Foley spoke up. “It doesn’t matter if it’s the devil’s doing or the river’s,” he said. This time no one interrupted him. “As Will said, these things kill. And they can’t be killed. You can stop them if you chop them up.” He looked to Will for confirmation. Will nodded. “And I imagine burning them would slow them down. Point is, if—as the papers are saying—everyone they kill joins their ranks, it won’t be long till half of London is them preying on us.”

He paused to let that sink in.

“But they’re in the river, right?” said an Abby Street Boy. “And in the canals. How’re we supposed to fight them? You don’t expect us to swim, do you?”

That got a nervous laugh from a few. Even Bogart cracked a sour grin, his gold tooth glinting under the lights. Many a lad dreamed of knocking that tooth out of the big man’s mouth, but few dared try. Will flashed on the image of Bogart’s bowler floating on the tide while the shillelagh-wielding braggart took his chances on the muddy bottom. He dismissed the thought.

“If I may,” Foley said in a commanding voice—a directive not a request. No one dissented. “As you observed, they’re coming out of the river and the canals.”

“Right,” Will said when no one else would be caught agreeing with a copper.

“And we can’t fight them in the water.” That was a given. Though some of the lads present were excellent swimmers, among them were those who wouldn’t think of wetting their feet unless there was profit in it. “So we need to draw them out.”

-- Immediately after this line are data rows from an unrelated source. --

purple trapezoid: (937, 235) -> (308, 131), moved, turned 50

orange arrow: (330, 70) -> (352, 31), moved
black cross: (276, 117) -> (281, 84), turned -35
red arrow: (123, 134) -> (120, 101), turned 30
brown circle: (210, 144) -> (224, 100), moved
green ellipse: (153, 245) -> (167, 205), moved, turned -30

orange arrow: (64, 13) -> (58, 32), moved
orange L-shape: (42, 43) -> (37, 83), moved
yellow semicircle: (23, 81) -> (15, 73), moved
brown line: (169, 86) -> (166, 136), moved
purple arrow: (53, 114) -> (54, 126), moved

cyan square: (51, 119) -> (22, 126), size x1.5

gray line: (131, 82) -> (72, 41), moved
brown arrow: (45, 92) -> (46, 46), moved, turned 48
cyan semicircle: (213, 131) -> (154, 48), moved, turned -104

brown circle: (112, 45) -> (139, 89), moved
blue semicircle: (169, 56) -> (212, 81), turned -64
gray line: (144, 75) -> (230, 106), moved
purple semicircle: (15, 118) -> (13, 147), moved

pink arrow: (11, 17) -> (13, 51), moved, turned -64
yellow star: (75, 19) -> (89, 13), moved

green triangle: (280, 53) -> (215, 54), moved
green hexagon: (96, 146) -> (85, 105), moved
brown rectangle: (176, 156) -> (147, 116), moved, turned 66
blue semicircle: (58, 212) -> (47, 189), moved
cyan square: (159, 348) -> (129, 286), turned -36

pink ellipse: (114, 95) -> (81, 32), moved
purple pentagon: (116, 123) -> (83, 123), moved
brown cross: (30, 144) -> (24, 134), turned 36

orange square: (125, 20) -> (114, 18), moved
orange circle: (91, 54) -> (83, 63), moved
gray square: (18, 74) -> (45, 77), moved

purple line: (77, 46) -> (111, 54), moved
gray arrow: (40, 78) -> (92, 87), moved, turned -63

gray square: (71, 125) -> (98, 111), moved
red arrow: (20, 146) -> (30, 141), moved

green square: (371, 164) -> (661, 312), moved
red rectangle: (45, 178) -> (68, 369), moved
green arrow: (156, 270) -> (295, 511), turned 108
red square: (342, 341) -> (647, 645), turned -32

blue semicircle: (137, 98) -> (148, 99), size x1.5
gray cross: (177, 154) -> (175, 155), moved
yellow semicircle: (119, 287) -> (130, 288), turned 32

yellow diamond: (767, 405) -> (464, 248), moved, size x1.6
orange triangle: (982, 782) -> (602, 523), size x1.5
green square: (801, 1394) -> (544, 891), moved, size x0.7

“How?” several voices spoke at once.

“The question is where? The river’s too open. They’d have the advantage. It’s got to be somewhere we can contain them, surround them if possible.”

“The West India Dock,” Frank Peck said, itching for action.

“Too big. There’s upwards of eighty acres of water in the basin.”

“St. Katharine’s then,” said a Bow Commoner.

Will watched Foley. He figured he was thinking the same thing. St. Katharine’s was smaller. The locks and swing bridge could be manipulated to trap the floaters in the basin and there were warehouses and walks on all sides.

“We’re forgetting something,” Foley said. “The canal.”

It was true. According to the news out of North London, the creatures had infested the waters of the Regent’s Canal.

“The Limehouse Basin,” George Fish said, raising a ring-laden hand to his clean-shaven chin that protruded like a naked prominence between his bushy side-whiskers.

Foley nodded. “Small, contained by swing bridge and locks, and the Regent’s Canal empties into it.”

“How do we lure them in?”

“We use bait.”

“What bait?”

Constable Foley’s gaze encompassed everyone in the room. “You’re looking at it.”